Building on my ‘has anyone ever used’ this feature of the NT 4.0 option pack‘, I thought it’d be interesting to build a simple MSMQ deployment. MSMQ is another technology I never saw deployed, as everyone was instead far more interested in MTS. So I thought I’d take a stab at MSMQ.
The only deployment guide I can find is here.
And I have to say, that it looks and feels a *LOT* of what became Active Directory.
So let’s look at a few things through the guide.
Top features of MSMQ are:
- Connectionless messaging. With store-and-forward message queuing, applications are not affected by network fluctuations and do not have to establish sessions. Because MSMQ uses a sessionless model at the application level, the sender and receiver do not need to support the same protocol. MSMQ supports Internet Protocol (IP) and Internet Packet eXchange (IPX).
- Network traffic prioritization. Message prioritization allows urgent or important traffic to preempt less important traffic so you can guarantee adequate response time for critical applications at the expense of less important applications.
- Guaranteed delivery. Messages can be logged to a disk-based queue to provide guaranteed delivery.
Which for 1997 technology sounds pretty great! But obviously what is the cost? To deploy MSMQ you *NEED* the following:
- Install a PEC (Primary Enterprise Controller).
- Install a PSC (Primary Site Controller) at each additional site
- Define site links and costs
- Install MSMQ dependent clients and independent clients
Optionally you can install for greater redundancy and speed..
- Install a BSC (Backup Site Controller) at each site, if required
- Install MSMQ routing servers, if required
- Install the connectors and transports, if required
As you may guess MSMQ needs a server infrastructure of it’s own. I thought for my limited experiment, I would use a simple two site network, comprising of a Windows NT 4.0 PDC, a Windows NT 4.0 BDC and two Windows NT 4.0 workstations.
As MSMQ stores it’s topology database in SQL Server 6.5 service pack 3, I found out the hard way that It will not install correctly with SQL Server 7. Nor will it work with sp1, and it’ll bomb with 2. It must be SP3. I’ve also found it works best with the ‘restricted’ cut down version specifically for MSMQ. Which is on CD2 of the Enterprise edition of Windows NT 4.0 (I stuck a copy here). Basically it’s 6.5 slip-streamed to SP3, with no books (don’t’ try to install the books!). However I found it works best on the PDC, and installing it on a BDC you should set the SQL services to login as local system for the installation, then set them for a domain account. I also had to change the security model to “Windows NT Integrated”. I’m not sure if that is 100% a requirement, but the installer demanded it.
With that out of the way, I ran setup from the option pack, selecting MSMQ.
And the install proceeds as normal installing the base components of IIS 4.0.

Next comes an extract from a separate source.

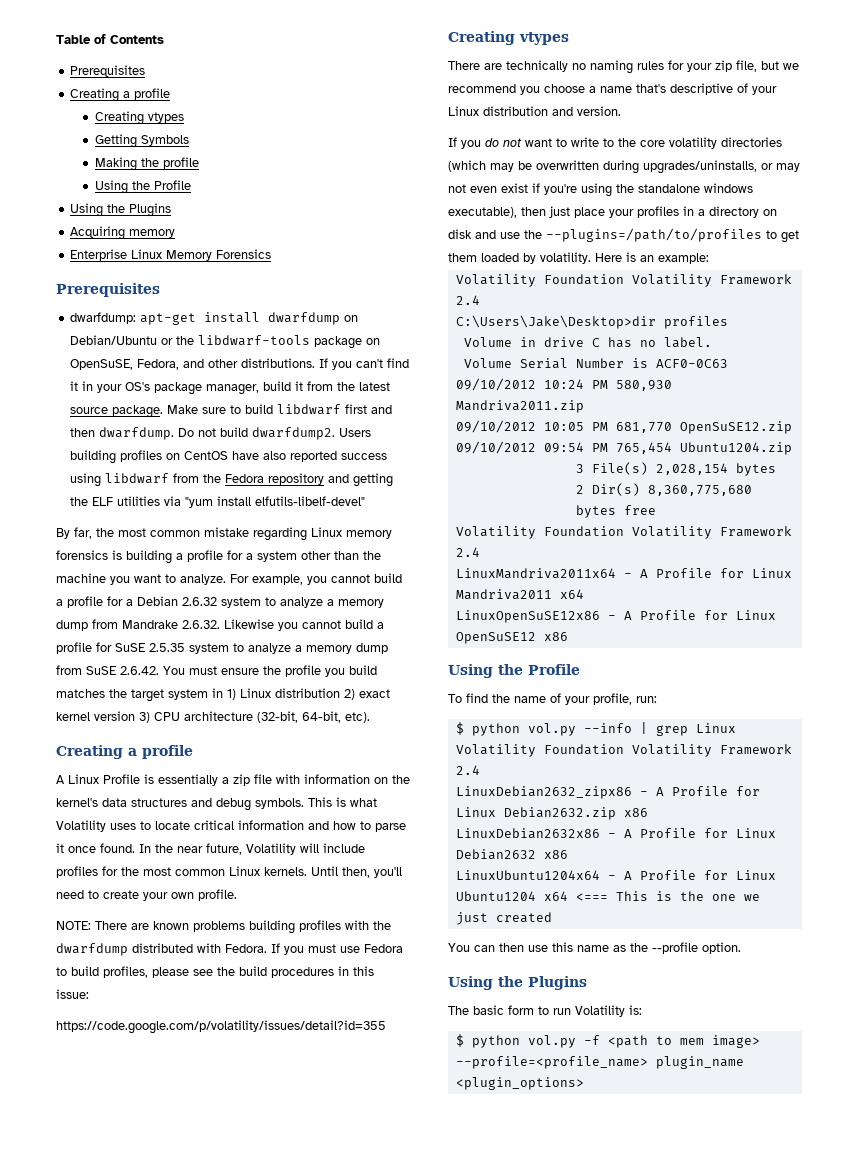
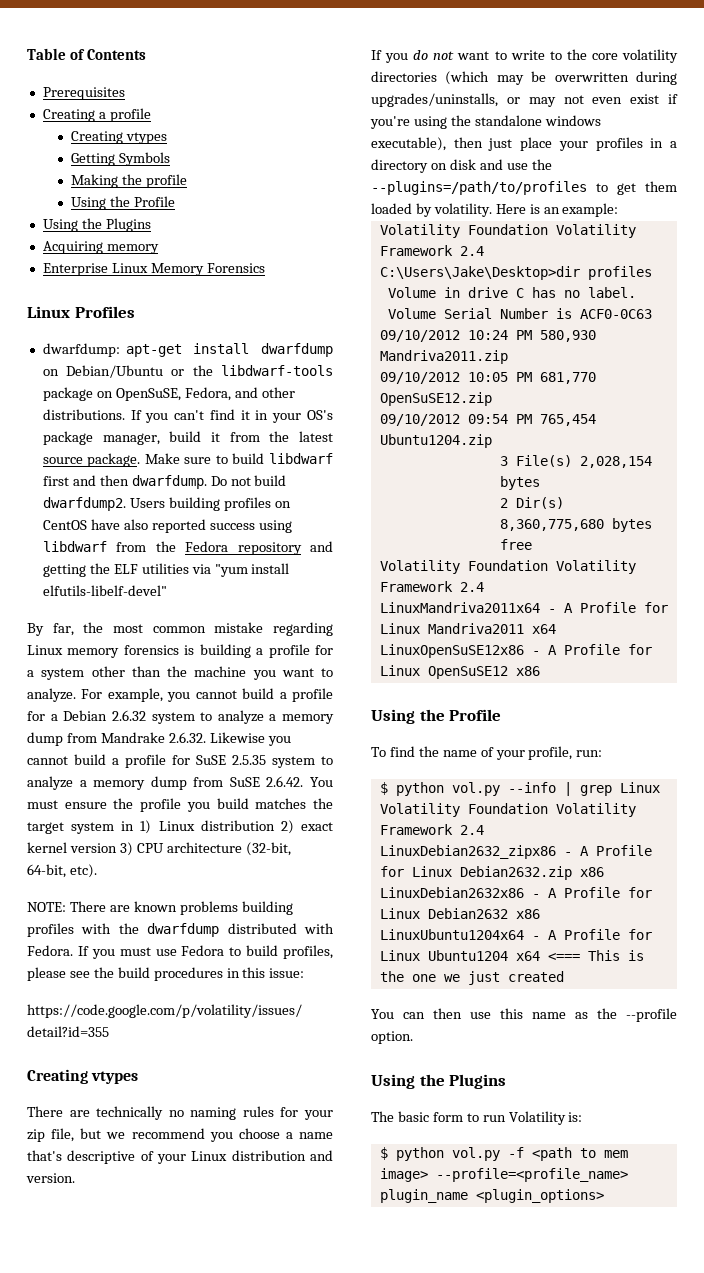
[56,283,160,297] Prerequisites -> [27,306,135,318] Linux Profiles
[56,745,193,759] [56,774,410,786] [56,797,377,811] [56,820,406,832] [56,843,365,855] [56,866,402,878] [56,889,237,901] // Creating a profile // A Linux Profile is essentially a zip file with information on the kernel's data structures and debug symbols. This is what Volatility uses to locate critical information and how to parse it once found. In the near future, Volatility will include profiles for the most common Linux kernels. Until then, you'll need to create your own profile. -> (97, 871) none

Then we get to decide what kind of Server this Server will become. The first server I installed this on was the PDC, so I made it the PEC. It installed without any further incident.
I installed the option pack on the BDC, which was located in a different network, and set it up as the PSC. I then installed the workstation option pack on both of my workstations making them independent clients, and assigning them to their closest PEC/PSC.
As you can see the Enterprise view of MSMQ looks a LOT like the AD Sites and Computers view. No doubt MSMQ was on the way to Cairo.. Although I’ve always thought Exchange would have been better served by SQL, having directory services being hosted on SQL would have made life a bit easier for doing backups and restores, making it less of a black box. However the prospect of managing all those SQL servers.. I guess there is always trade offs.
This is a small ‘demo’ application where MSMQ can pass messages between a shared paintbrush application. Very cool stuff. And no doubt a missed opportunity to run something fun and subversive. Although I was always the network admin so I never had to hide my traffic.
I’ve setup MSMQ in 2000 & 2003 networks, and it is not only far more simpler to deploy, but it relies on Active Directory to figure out it’s topology, and nominated MSMQ servers to forward traffic between sites. I’m more surprised that AD doesn’t rely on MSMQ, but rather it seems it uses common technology.